After six days, I began running out of wood. Water wasn’t too big a deal, and the food supply was still okay. But the nights were going to get really cold without a fire. The generator ran out of gas, too, so no fireplace blower. My wife had already left for a hotel in Burlington, Ma, with the kids, where her car window was shattered by a GPS thief. I stuck it out for a while longer and prepared the house to be on its own for a while. I left after, I think, day 9 without power.

It takes a lot of work to become prepared for an extended period off the grid. The best book I know of is Cody Lundin’s “When All Hell Breaks Loose”. It’s practical, not fanatical, and Cody lives what he teaches, having been off the grid for (correct me if I’m wrong) decades. I had some big basic things I wanted to do to be prepared for the next time it happens, and Cody’s book has done a great deal to fill in the blanks and give me confidence that I’ve taken the right steps.

Cody teaches the rule of 3’s – you can live 3 weeks without food, 3 days without water, but only 3 hours without warmth.

  1. Core body temperature.
    This means a simple fireplace isn’t good enough, nor is a six day supply of fuel. So, wood stove and lots and lots of wood. Better overall insulation in the house – plug the gaps. Quality sleeping bags – for everyone. No more SpongeBob overnight bags, might as well buy the good stuff.
  2. Water.
    Stored potable water – enough immediately on hand for a month for 3 people, plus enough in a backup source, plus the means to make it potable, for as long as 100 days for 4 people. In addition to the 50 gallons in our regular water tank. And then there’s the lake down the road, and several year’s worth of disinfectant for water. Yeah, we got that covered now.

## SOURCE INFORMATION
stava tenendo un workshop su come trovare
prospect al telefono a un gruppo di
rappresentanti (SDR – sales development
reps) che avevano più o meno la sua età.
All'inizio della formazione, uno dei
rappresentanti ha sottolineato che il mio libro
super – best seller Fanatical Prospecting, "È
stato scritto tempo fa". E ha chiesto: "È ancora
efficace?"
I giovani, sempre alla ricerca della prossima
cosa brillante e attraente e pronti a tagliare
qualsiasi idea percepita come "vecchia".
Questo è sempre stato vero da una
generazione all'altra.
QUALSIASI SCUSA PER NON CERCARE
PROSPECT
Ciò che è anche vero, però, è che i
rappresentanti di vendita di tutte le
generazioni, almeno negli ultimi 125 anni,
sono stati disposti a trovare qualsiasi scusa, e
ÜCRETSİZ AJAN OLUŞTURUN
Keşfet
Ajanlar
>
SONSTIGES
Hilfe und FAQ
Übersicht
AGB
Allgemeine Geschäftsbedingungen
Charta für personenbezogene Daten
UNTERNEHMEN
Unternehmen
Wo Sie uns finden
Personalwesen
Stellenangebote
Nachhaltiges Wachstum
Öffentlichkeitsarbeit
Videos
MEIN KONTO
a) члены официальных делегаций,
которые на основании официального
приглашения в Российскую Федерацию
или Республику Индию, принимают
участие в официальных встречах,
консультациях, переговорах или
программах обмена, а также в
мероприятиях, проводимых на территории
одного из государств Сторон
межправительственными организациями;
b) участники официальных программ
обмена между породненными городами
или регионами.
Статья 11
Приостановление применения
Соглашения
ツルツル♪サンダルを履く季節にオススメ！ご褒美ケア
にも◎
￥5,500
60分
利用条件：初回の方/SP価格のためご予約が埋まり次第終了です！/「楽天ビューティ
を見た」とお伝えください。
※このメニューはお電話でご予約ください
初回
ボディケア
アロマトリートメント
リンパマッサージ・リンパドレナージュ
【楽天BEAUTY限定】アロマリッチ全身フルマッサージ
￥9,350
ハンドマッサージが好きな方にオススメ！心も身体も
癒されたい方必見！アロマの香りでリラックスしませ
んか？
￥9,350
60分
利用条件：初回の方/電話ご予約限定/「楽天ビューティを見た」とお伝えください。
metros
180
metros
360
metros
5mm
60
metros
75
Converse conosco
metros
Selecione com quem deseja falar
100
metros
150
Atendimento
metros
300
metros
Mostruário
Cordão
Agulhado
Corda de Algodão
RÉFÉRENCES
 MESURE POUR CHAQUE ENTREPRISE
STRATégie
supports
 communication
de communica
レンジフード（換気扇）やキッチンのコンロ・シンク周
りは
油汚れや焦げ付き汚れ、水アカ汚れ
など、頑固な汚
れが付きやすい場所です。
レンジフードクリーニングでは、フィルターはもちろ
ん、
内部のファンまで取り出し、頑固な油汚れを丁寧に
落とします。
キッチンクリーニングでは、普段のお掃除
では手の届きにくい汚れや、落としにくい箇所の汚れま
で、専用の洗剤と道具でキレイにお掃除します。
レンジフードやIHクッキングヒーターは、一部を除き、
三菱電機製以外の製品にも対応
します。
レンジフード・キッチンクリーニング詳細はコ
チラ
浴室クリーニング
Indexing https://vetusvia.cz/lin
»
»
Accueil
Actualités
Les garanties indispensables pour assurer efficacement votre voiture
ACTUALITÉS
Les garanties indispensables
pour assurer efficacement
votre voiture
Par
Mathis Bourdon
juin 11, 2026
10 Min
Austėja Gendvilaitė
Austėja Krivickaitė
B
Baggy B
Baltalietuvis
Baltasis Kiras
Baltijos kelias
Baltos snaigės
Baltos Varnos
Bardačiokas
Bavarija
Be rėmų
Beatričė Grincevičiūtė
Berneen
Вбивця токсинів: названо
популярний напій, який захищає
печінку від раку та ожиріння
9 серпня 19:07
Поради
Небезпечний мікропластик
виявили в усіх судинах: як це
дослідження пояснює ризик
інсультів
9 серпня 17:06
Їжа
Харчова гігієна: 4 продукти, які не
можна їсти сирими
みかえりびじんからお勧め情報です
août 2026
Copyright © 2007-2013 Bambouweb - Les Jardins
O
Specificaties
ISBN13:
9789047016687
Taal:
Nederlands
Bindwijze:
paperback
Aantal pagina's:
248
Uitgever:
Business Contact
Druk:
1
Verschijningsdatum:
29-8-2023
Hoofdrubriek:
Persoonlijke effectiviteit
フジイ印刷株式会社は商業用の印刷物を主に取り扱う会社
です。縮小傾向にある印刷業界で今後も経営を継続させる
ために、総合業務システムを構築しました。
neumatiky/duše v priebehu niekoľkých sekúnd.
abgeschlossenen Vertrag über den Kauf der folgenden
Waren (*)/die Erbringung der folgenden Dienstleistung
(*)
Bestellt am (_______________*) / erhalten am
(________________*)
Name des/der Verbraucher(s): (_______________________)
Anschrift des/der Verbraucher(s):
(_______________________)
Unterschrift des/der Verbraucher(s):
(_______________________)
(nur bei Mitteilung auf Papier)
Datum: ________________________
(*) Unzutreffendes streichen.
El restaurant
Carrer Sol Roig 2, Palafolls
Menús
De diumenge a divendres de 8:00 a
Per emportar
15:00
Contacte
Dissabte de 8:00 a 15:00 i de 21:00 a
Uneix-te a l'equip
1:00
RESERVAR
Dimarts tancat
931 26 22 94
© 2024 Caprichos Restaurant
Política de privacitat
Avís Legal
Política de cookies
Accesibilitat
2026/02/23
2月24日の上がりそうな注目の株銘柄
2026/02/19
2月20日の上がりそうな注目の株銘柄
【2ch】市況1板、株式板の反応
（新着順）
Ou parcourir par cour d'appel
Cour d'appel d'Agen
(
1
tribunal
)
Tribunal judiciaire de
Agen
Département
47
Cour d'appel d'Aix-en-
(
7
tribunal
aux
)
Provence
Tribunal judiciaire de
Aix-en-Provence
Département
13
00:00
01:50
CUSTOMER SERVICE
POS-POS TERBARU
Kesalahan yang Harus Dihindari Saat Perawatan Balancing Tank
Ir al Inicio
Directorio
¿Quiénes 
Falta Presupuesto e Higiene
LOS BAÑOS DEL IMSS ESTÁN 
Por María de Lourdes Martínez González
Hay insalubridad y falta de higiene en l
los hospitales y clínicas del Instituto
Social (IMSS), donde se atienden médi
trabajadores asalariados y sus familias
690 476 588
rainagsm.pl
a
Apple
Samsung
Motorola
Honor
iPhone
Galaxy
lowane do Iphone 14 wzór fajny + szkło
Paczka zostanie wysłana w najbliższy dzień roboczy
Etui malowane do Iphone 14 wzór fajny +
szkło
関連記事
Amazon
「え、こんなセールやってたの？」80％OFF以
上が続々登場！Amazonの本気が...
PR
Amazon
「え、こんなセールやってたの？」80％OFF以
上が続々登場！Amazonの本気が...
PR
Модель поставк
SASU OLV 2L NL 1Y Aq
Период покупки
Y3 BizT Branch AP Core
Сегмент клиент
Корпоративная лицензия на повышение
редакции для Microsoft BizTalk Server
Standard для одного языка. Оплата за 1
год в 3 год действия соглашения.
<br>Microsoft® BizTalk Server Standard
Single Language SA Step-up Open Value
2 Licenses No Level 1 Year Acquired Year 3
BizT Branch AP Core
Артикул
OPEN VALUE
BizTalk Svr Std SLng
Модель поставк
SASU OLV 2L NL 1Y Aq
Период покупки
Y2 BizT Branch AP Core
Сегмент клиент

## WHAT TO PRODUCE
Write out the passage on preparing to live off the grid word for word, everything from "This means a" down to "the good stuff.".

## EXERCISE ANSWER
This means a simple fireplace isn’t good enough, nor is a six day supply of fuel. So, wood stove and lots and lots of wood. Better overall insulation in the house – plug the gaps. Quality sleeping bags – for everyone. No more SpongeBob overnight bags, might as well buy the good stuff.